### WORK INSTRUCTION A
In the passage on Vulkan SC profiling, which extension can you use to annotate your application's workload?
### WORK INSTRUCTION B
Reproduce the passage on Vulkan SC profiling from "You can consider" up to and including "and Vulkan SC.".
### WORK INSTRUCTION C
Continue the passage on Vulkan SC profiling from its last sentence.

### DOCUMENT TEXT
-------------------------
You can use Nsight Graphics and Nsight Systems tools to profile and visualize your application and its workload to Vulkan SC, on DriveOS QNX NSR and DriveOS Linux NSR Platforms. With the Vulkan SC loader and layers on NSR platforms, you can annotate your application’s workload for these and more tools with VK_EXT_debug_utils extension and the vkCmdBeginDebugUtilsLabelEXT and vkCmdEndDebugUtilsLabelEXT extension functions.

Below are additional references. The performance guidance found in these documents is applicable to Vulkan SC, to the extent that it identifies best practices for organizing and optimizing graphics work on the GPU.

You can consider the performance recommendations provided for OpenGL ES in Programming Efficiently, particularly within the Shader Programs, Textures, and Geometry topics. There are API differences between OpenGL ES and Vulkan SC.
-------------------------
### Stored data
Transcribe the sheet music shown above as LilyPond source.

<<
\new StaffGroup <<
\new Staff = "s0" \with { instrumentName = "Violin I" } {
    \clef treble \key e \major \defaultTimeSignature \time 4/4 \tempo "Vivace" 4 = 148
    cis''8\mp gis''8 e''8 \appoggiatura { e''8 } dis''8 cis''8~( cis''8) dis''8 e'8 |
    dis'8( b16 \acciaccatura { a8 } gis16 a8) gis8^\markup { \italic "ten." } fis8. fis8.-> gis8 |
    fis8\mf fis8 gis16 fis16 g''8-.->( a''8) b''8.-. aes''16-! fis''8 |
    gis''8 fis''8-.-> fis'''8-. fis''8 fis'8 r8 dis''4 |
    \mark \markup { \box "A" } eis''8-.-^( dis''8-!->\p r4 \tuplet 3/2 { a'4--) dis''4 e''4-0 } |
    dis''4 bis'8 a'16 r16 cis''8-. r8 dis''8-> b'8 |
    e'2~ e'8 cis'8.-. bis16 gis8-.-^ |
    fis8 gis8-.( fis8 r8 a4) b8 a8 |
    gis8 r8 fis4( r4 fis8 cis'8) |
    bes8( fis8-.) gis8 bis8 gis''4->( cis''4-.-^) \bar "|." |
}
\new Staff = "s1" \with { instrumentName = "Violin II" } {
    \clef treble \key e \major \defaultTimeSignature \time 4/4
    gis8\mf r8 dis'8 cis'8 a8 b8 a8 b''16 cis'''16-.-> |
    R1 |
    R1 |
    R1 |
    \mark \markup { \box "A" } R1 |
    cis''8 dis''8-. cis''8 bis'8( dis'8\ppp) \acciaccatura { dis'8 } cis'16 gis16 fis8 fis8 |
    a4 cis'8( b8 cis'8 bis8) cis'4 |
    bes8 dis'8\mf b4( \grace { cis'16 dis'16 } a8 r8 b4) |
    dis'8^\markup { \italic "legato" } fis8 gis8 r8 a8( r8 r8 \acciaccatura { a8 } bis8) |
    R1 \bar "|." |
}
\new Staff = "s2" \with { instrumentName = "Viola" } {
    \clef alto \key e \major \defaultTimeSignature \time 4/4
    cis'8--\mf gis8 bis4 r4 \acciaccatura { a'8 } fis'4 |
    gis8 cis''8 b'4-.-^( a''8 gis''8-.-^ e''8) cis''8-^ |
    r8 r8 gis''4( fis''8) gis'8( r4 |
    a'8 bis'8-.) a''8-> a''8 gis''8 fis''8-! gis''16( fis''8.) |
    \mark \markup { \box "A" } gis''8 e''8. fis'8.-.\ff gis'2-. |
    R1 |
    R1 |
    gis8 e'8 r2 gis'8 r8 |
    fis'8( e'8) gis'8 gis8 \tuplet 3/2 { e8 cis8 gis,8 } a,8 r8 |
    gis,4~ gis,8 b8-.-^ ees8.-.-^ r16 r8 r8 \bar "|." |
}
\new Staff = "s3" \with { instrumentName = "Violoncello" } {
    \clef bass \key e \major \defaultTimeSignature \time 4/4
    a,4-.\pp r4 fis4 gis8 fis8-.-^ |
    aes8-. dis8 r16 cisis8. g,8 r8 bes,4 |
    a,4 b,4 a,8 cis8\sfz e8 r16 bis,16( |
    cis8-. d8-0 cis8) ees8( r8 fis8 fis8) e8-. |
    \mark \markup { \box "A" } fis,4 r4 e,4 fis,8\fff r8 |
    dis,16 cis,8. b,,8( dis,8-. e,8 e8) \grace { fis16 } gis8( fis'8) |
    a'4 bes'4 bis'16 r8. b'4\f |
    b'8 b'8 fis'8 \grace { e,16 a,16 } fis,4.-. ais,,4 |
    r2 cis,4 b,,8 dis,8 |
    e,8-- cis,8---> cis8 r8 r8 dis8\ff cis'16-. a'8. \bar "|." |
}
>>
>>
-------------------------
### EXPECTED OUTPUT A
The VK_EXT_debug_utils extension.

### EXPECTED OUTPUT B
You can consider the performance recommendations provided for OpenGL ES in Programming Efficiently, particularly within the Shader Programs, Textures, and Geometry topics. There are API differences between OpenGL ES and Vulkan SC.

### EXPECTED OUTPUT C
You can consider NVIDIA Best Practices in Vulkan Validation. You can validate your application against these, if you can run your application on Vulkan 1.2, and enable VK_DEBUG_UTILS_MESSAGE_TYPE_PERFORMANCE_BIT_EXT. These best practices address performance of Vulkan 1.2 and Vulkan 1.3 for discrete NVIDIA GPU devices and general-purpose operating systems. Vulkan SC on Orin has different characteristics due to the integrated NVIDIA GPU device, and the lessened degree that this Vulkan SC implementation dynamically optimizes your application workload. You can consider below subset of best practices, which should apply to Vulkan SC on Orin.

  • Identifier

Message.

  • kVUID_BestPractices_CreateImage_TilingLinear

Use VK_IMAGE_TILING_OPTIMAL instead of VK_IMAGE_TILING_LINEAR.

  • kVUID_BestPractices_Submission_ReduceNumberOfSubmissions

Submitting command buffers have a CPU and GPU overhead. Submit fewer times to incur less overhead.

  • kVUID_BestPractices_Pipeline_SortAndBind

Keep pipeline state changes to a minimum, for example, by sorting draw calls by pipeline.

  • kVUID_BestPractices_ClearColor_NotCompressed

This can be fixed using a clear color of VkClearColorValue{0.0f, 0.0f, 0.0f, 0.0f} or VkClearColorValue{1.0f, 1.0f, 1.0f, 1.0f}.

Note

Contact NVIDIA for details of additional optimal VkClearColorValue configured on QNX Safety Platform.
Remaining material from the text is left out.